The third schoolhouse, which was the first public school in the district, was built on the site of its predecessor in 1847 at a cost of $418. It was known as the "Little Red Schoolhouse." In 1884, the school was expanded or rebuilt on the current site a cost of about $1,600. It was sold to the Springs Historical Society in 1909 for $1 and is now part of Ashawagh Hall. "Ashawagh" is the Montaukett word for "meeting place."

The fifth schoolhouse was the first school on the current School Street site. It was a wooden two-story building with four classrooms and was described as "one of the prettiest school buildings of its size in the county." The building burned to the ground in 1929, possibly due to an overheated chimney.

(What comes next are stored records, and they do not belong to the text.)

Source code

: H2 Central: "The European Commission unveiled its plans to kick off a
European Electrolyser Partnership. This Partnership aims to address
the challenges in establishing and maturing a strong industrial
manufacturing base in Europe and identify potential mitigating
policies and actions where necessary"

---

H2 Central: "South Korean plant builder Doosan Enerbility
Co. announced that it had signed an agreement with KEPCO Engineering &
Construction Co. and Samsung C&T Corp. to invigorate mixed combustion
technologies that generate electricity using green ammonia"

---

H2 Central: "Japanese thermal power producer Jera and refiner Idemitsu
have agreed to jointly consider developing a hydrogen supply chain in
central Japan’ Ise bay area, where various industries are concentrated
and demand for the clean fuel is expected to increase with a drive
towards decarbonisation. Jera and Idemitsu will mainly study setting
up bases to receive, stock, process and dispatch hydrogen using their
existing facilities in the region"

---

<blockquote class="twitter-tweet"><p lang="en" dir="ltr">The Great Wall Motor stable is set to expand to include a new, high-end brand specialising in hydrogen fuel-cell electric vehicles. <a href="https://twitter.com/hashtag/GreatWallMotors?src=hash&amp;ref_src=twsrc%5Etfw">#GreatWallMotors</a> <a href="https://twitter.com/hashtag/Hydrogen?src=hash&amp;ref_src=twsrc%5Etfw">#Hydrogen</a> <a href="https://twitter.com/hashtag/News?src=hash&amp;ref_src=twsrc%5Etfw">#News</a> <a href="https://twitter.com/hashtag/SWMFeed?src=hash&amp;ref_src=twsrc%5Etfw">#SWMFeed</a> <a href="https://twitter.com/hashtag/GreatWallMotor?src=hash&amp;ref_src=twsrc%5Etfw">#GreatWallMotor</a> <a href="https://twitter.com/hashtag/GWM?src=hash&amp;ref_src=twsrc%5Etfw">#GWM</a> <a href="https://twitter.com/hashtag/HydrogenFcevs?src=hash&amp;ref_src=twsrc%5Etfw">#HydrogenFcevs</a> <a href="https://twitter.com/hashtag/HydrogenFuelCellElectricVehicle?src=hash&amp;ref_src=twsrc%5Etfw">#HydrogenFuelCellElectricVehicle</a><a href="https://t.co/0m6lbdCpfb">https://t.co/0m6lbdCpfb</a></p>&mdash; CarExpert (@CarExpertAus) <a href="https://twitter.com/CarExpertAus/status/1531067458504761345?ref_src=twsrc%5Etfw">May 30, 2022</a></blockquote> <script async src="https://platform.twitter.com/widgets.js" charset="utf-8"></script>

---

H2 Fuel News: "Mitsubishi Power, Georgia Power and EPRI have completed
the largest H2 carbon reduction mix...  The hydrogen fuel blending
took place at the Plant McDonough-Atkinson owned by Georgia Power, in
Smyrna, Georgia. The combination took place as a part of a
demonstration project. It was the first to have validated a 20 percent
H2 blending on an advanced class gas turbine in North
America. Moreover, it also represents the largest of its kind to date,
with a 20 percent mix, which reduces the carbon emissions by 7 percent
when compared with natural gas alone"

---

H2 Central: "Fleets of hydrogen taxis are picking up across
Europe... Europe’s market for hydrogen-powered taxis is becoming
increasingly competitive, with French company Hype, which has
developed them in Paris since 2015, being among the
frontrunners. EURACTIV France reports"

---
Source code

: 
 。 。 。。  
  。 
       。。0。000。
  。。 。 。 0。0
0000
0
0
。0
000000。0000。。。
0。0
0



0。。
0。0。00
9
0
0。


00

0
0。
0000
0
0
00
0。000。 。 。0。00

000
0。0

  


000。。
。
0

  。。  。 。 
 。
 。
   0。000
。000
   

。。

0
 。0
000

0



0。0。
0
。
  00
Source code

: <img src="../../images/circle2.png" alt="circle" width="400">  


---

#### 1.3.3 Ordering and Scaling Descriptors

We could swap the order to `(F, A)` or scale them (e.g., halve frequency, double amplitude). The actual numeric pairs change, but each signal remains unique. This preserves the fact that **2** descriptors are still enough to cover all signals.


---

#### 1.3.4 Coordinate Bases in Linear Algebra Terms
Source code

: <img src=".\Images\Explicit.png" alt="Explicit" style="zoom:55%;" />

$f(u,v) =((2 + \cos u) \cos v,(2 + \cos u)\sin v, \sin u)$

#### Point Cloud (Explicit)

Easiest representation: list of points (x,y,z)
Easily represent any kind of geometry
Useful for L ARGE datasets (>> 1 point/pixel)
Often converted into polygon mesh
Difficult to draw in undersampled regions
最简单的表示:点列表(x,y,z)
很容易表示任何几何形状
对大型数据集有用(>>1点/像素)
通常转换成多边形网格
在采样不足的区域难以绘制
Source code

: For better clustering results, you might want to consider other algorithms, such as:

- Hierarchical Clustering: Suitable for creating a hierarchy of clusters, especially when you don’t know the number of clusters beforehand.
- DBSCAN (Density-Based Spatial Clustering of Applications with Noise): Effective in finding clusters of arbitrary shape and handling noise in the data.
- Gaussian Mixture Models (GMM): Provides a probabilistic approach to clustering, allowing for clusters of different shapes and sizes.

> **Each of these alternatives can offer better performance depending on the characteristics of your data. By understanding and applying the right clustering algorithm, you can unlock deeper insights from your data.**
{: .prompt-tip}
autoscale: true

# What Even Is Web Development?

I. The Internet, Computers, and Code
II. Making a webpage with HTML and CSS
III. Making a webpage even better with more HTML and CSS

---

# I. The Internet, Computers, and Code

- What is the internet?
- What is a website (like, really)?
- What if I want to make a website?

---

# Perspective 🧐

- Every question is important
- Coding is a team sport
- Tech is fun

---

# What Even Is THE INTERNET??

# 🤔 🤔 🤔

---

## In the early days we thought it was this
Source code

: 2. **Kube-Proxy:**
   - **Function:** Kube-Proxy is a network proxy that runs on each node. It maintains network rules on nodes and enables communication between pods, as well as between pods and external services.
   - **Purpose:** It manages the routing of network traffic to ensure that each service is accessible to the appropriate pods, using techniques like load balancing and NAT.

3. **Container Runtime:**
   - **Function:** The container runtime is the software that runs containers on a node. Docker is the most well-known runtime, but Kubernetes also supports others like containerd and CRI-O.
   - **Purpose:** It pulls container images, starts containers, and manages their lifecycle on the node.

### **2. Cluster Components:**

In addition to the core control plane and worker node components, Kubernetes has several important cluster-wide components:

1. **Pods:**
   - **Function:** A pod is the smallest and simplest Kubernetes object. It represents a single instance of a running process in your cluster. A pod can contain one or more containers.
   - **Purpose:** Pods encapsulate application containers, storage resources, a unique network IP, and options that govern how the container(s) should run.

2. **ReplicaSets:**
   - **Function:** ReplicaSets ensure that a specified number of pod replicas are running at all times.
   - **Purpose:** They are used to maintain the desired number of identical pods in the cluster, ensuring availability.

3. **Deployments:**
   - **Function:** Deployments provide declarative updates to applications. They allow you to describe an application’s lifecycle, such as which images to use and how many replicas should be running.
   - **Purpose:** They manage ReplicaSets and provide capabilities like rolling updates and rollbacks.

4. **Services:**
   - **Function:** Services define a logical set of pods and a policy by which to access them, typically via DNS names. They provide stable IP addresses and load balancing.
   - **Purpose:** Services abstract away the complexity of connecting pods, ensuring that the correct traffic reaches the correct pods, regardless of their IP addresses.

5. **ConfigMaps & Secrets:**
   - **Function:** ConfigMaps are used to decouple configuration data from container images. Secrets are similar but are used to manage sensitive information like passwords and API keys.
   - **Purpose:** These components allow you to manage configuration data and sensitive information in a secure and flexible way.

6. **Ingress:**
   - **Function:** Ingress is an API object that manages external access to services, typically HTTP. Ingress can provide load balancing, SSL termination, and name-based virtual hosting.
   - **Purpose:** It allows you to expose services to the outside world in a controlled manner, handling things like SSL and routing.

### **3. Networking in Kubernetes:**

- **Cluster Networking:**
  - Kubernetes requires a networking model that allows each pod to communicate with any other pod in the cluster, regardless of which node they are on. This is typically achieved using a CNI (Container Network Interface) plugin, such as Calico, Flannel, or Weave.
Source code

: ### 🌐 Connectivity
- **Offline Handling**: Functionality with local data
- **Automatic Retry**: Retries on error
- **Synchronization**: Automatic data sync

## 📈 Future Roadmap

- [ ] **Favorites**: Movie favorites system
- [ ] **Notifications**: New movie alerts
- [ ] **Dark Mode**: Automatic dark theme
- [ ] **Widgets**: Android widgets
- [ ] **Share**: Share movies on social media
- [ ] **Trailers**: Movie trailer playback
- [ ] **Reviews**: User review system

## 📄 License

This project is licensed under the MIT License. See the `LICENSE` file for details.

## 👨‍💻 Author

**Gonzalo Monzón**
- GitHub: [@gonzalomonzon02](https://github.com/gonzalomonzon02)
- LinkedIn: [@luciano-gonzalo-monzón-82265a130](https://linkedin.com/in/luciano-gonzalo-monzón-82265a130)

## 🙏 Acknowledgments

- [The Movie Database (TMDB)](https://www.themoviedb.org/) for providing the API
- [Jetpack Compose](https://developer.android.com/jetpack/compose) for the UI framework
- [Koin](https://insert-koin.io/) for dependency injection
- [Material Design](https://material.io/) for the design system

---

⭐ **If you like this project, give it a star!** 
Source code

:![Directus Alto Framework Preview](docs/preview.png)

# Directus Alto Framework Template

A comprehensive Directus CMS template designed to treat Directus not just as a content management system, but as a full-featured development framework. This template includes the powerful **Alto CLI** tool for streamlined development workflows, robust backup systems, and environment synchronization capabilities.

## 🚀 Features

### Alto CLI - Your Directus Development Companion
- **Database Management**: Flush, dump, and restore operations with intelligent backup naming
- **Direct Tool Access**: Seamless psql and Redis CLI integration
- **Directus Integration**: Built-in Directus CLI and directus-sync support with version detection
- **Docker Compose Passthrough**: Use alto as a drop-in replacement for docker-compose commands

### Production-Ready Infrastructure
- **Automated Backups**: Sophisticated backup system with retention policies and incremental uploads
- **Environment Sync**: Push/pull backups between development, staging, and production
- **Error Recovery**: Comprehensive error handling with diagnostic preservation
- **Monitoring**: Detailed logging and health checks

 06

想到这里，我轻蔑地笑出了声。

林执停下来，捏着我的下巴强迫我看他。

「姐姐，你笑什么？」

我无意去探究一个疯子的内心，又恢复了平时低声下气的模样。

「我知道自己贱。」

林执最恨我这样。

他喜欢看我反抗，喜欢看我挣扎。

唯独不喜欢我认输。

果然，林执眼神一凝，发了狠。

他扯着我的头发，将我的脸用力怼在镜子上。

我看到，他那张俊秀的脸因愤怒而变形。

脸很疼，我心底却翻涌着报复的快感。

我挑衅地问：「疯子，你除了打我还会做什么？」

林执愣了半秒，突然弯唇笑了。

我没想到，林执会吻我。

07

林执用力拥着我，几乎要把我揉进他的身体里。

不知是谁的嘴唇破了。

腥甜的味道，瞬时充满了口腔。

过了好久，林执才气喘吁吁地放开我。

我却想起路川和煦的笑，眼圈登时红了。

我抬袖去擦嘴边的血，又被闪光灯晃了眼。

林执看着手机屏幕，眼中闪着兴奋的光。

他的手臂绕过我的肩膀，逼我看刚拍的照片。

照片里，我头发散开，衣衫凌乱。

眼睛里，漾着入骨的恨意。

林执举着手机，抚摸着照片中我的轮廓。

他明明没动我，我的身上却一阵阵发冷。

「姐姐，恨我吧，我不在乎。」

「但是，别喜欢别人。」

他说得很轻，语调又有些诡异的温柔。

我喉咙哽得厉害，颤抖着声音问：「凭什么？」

The current building is the sixth schoolhouse of the district. It opened in 1931 and was expanded in 1960 to accommodate junior high students. Previously, students were educated at East Hampton Middle School for grades 6 and up. Later additions to the building were completed in 1966 and 1974.

===Recent history===
In March 2018, voters approved a $23-million expansion project. Phase 1 installed a nitrogen-reducing septic system and Phase 2 added seven classrooms, a regulation-size gymnasium and athletic fields, as well as upgraded existing facilities in the school building. The project allowed for kindergarten and first grade classrooms, formerly in separate buildings on the campus, to consolidate under one roof. Prior to construction, the school was educating 743 students in a facility built for 400 students. Construction began in July 2019 and wrapped up in September 2021. Various errors in the construction project, which the district blamed on the architectural firm, cost at least $30,000 on top of the original project's budget.

Eric Casale, the school's longtime principal of 15 years, was granted a leave of absence in August 2020. Assistant Principal Christine Cleary became acting principal in his absence. Casale resigned from his post in December of that year and received a $300,000 settlement from the district for unknown reasons. In February 2021, Cleary's promotion was made permanent.

The district's pre-kindergarten program moved to the Springs Youth Association building, located just behind the school facilities, for the 2020–2021 school year. Previously, pre-K was contracted to the Eleanor Whitmore Early Childhood Center in East Hampton.